Most significant cut to UW-Eau Claire since the height of the Great Depression

Governor’s budget submitted to Legislatures this week.

Most+significant+cut+to+UW-Eau+Claire+since+the+height+of+the+Great+Depression

Photo by Submitted

Story by Glen Olson, Chief Copy Editor

Governor Walker’s proposed cuts to the UW system, announced Feb. 3 combined with the tuition freeze, will be the most drastic budget reduction that UW- Eau Claire has seen since the Great Depression Era.

That was the 1933-35 biennial, before it became UW-Eau Claire but was still a state college.

James Oberly, history professor at UW-Eau Claire, said that to deal with a 15 percent cut during some of the worst years of the depression, Chancellor Harvey Schofield decided to cut pay for all positions instead of layoffs.

Eau Claire then couldn’t increase revenue either, Oberly said. The school had no tuition at that point, and was stuck in the same dilemma as current UW administrators — to increase revenue to make up for the cuts without raising tuition.

With that kind of dilemma, it’s hard to find a solution that seems fair to everyone, Oberly said.

The cuts have been subject to weeks of discussion on the Eau Claire campus and in the UW system, even before the governor submitted his official budget proposal to the Legislators.

In a meeting with faculty and staff on Jan. 29, Chancellor James C. Schmidt chose a different tact than Schofield did 80 years ago, telling the audience that since 85 percent or more of the budget is position-related, “job cuts are inevitable.”

Schmidt said that a basic calculation, before knowing precisely what the final numbers will be, would force Eau Claire to cut about $8 million from its budget in the next two years.

Schmidt said that the cuts would constitute nearly 25 percent of the money Eau Claire receives from the state budget, even if the proposed changes in state regulation are approved.

Those changes would allow more flexibility for schools to manage their revenue and expenses without the Legislature’s approval in matters including tuition, salaries and construction projects.

However, Schmidt said that because those changes, if approved, wouldn’t be enacted until 2017, they “can’t wait to see how things shake out.

“We have to find the light,” Schmidt said. “If all we can see is gloom and doom, we’re done.

Oberly said gradually, the revenue burden has shifted from taxpayers to students since the ‘60s.
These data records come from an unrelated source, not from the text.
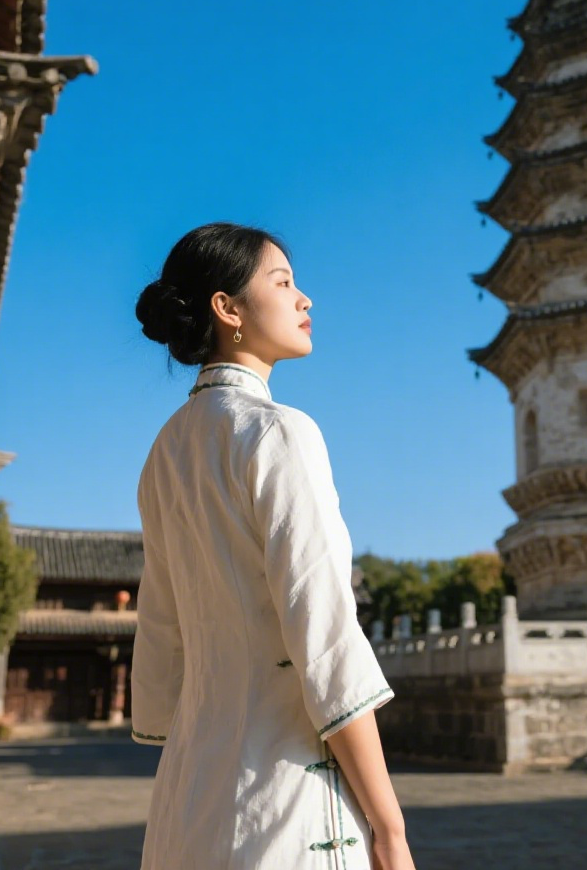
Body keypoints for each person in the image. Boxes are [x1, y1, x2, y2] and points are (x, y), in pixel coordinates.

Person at [132, 222, 416, 870]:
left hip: (188, 797)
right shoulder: (278, 433)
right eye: (282, 282)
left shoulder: (164, 453)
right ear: (227, 309)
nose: (304, 298)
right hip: (285, 799)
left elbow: (160, 633)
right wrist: (389, 825)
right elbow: (324, 634)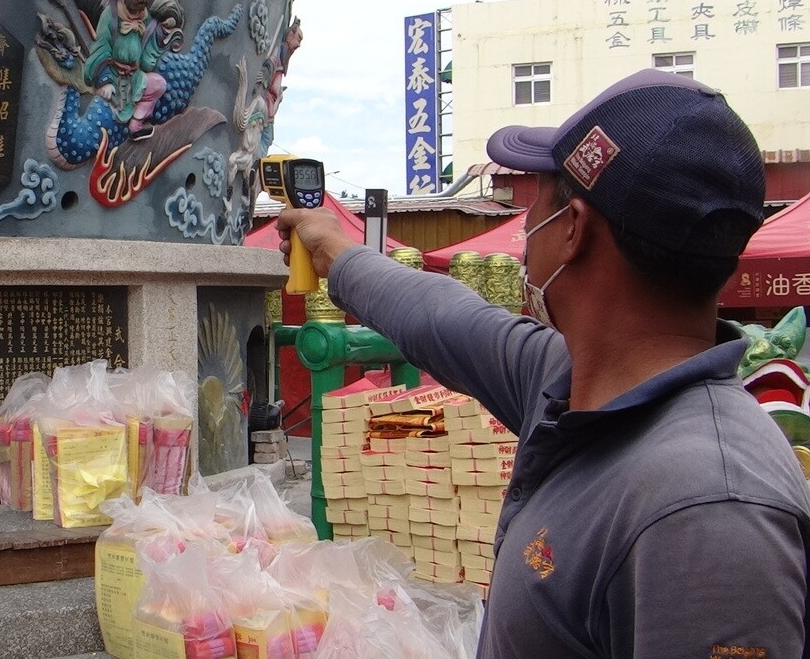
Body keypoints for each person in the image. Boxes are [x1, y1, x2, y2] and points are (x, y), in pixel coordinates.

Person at [277, 69, 810, 658]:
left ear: (573, 230)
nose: (526, 228)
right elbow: (445, 318)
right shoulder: (572, 380)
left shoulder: (707, 508)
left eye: (537, 205)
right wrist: (338, 253)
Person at [84, 0, 175, 141]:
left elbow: (148, 54)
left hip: (134, 78)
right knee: (103, 115)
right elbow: (101, 46)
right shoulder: (112, 14)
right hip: (113, 76)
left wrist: (162, 31)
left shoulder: (146, 17)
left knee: (159, 84)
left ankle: (136, 124)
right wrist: (104, 80)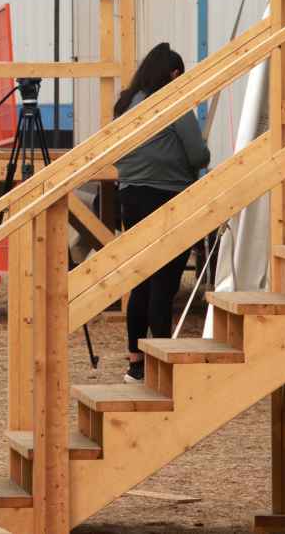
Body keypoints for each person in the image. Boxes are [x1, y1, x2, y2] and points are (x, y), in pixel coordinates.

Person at [113, 42, 211, 383]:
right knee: (165, 281)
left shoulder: (125, 104)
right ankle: (161, 360)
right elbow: (199, 155)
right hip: (168, 198)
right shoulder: (173, 103)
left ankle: (136, 362)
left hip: (130, 197)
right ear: (173, 75)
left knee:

He noted that funding cuts in the ‘90s led to the loss of faculty, and administrators were asked to leave.

The most significant jump in tuition followed shortly after that, Oberly said.  In response to national depression and $250 million cut in funding, Gov. Jim Doyle authorized tuition increases of 15 percent in fall of 2003 and 16 percent in fall of 2004.

Oberly said that strategy put the cost on “the backs of students and their families.

“That was by far the largest tuition jump in UW history,” Oberly said.

Schmidt met with the university Senate and held another faculty and staff forum Feb. 3, and will meet with students at his normal roundtable discussion to answer questions on Wednesday, Feb. 11.

Schmidt also has information available in his office’s section of the school website.